Pictures don't belong in the copy; print all the records exactly.

[Items listed in a dataset]
┏━━

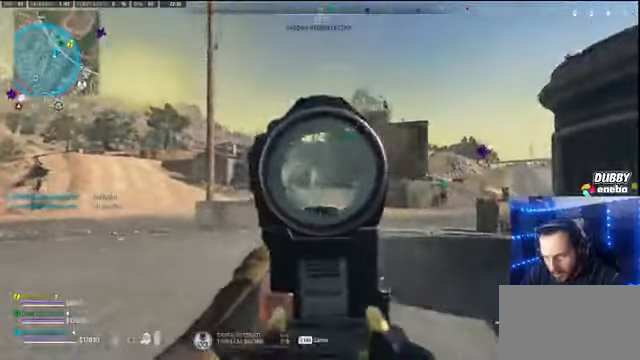
Gameplay with keyboard and mouse; each line is a JSON object with the keys and mouse buttons held at the frame after it. "events" lists presses ("down") and releases ("up") of "1", "2", "3", "4", "5", "a", "alt", "c", "caps_lock", "ctrl", "d", "e", "f", "g", "q", "r", "s", "shift", "space", "t", "tab", "v", "w", "x", "z" and "mouse_wheel" between this image and that frame as [ms after this image, input, new state], when the widget could be followed in between. "mouse_wheel" = the "wheel" button of the "mouse" list. No other keys are recorded. "wheel" means that the mouse wheel is clicked or scrolled. Not read: mouse_move.
{"keys": ["w"], "mouse": [], "events": [[133, "a", "down"], [500, "a", "up"]]}
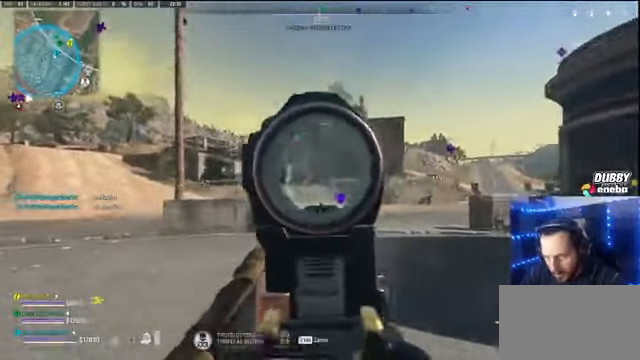
{"keys": ["w"], "mouse": [], "events": [[200, "a", "down"], [267, "a", "up"]]}
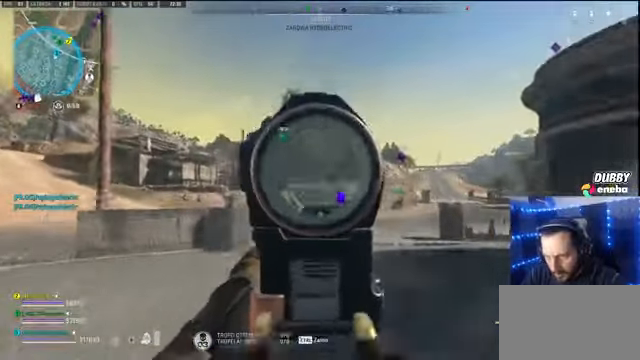
{"keys": ["d", "w"], "mouse": [], "events": [[400, "d", "down"]]}
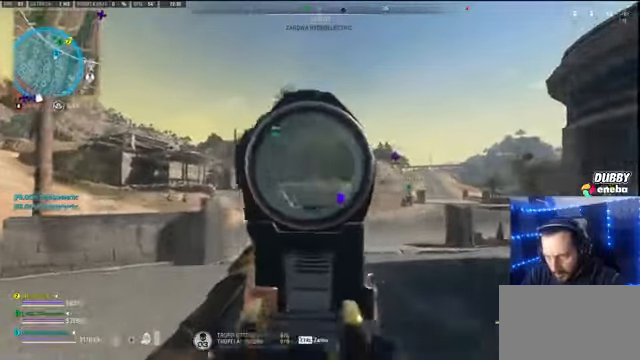
{"keys": ["d", "w"], "mouse": [], "events": [[133, "d", "up"], [300, "d", "down"]]}
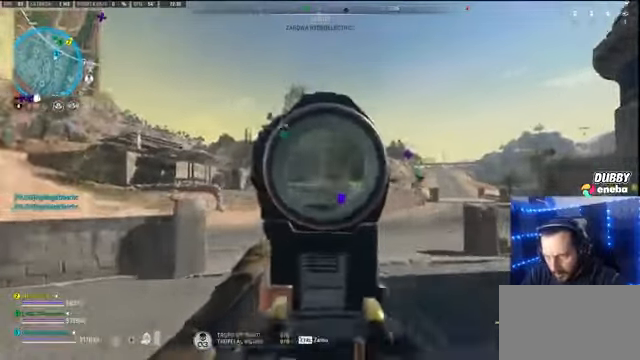
{"keys": ["d", "w"], "mouse": [], "events": [[33, "d", "up"], [200, "d", "down"]]}
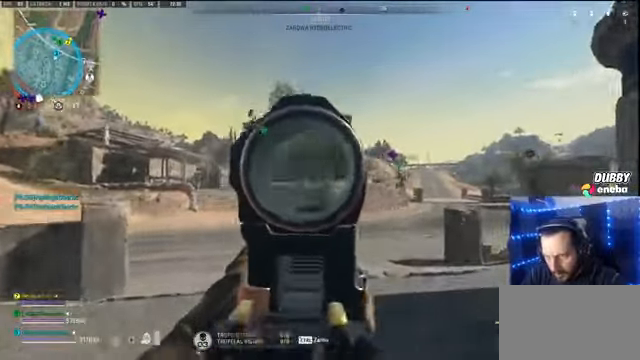
{"keys": ["w"], "mouse": [], "events": [[67, "d", "up"]]}
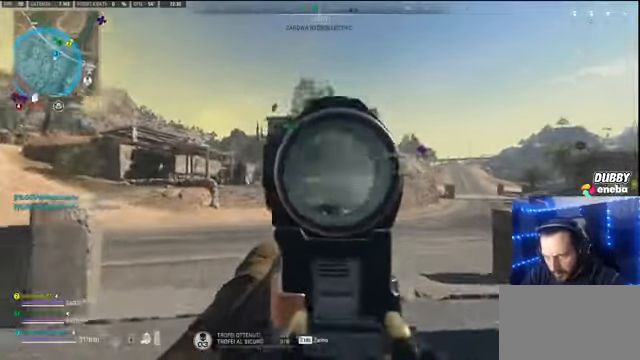
{"keys": ["w"], "mouse": [], "events": []}
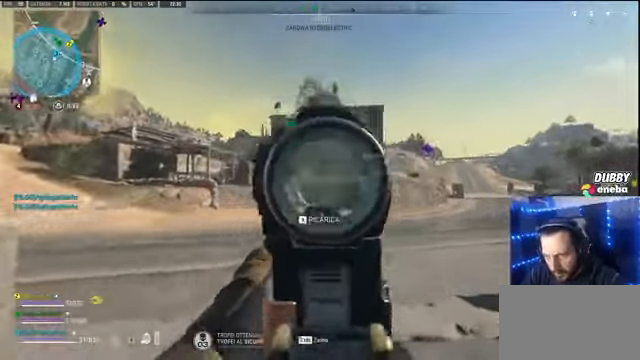
{"keys": ["r", "shift", "w"], "mouse": [], "events": [[33, "shift", "down"], [433, "r", "down"]]}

┗━━

Exercise result
Gameplay with keyboard and mouse; each line is a JSON object with the keys and mouse buttons held at the frame after it. "events" lists presses ("down") and releases ("up") of "1", "2", "3", "4", "5", "a", "alt", "c", "caps_lock", "ctrl", "d", "e", "f", "g", "q", "r", "s", "shift", "space", "t", "tab", "v", "w", "x", "z" and "mouse_wheel" between this image and that frame as [ms after this image, input, new state], when the widget could be followed in between. "mouse_wheel" = the "wheel" button of the "mouse" list. No other keys are recorded. "wheel" means that the mouse wheel is clicked or scrolled. Not read: mouse_move.
{"keys": ["w"], "mouse": [], "events": [[133, "a", "down"], [500, "a", "up"]]}
{"keys": ["w"], "mouse": [], "events": [[200, "a", "down"], [267, "a", "up"]]}
{"keys": ["d", "w"], "mouse": [], "events": [[400, "d", "down"]]}
{"keys": ["d", "w"], "mouse": [], "events": [[133, "d", "up"], [300, "d", "down"]]}
{"keys": ["d", "w"], "mouse": [], "events": [[33, "d", "up"], [200, "d", "down"]]}
{"keys": ["w"], "mouse": [], "events": [[67, "d", "up"]]}
{"keys": ["w"], "mouse": [], "events": []}
{"keys": ["r", "shift", "w"], "mouse": [], "events": [[33, "shift", "down"], [433, "r", "down"]]}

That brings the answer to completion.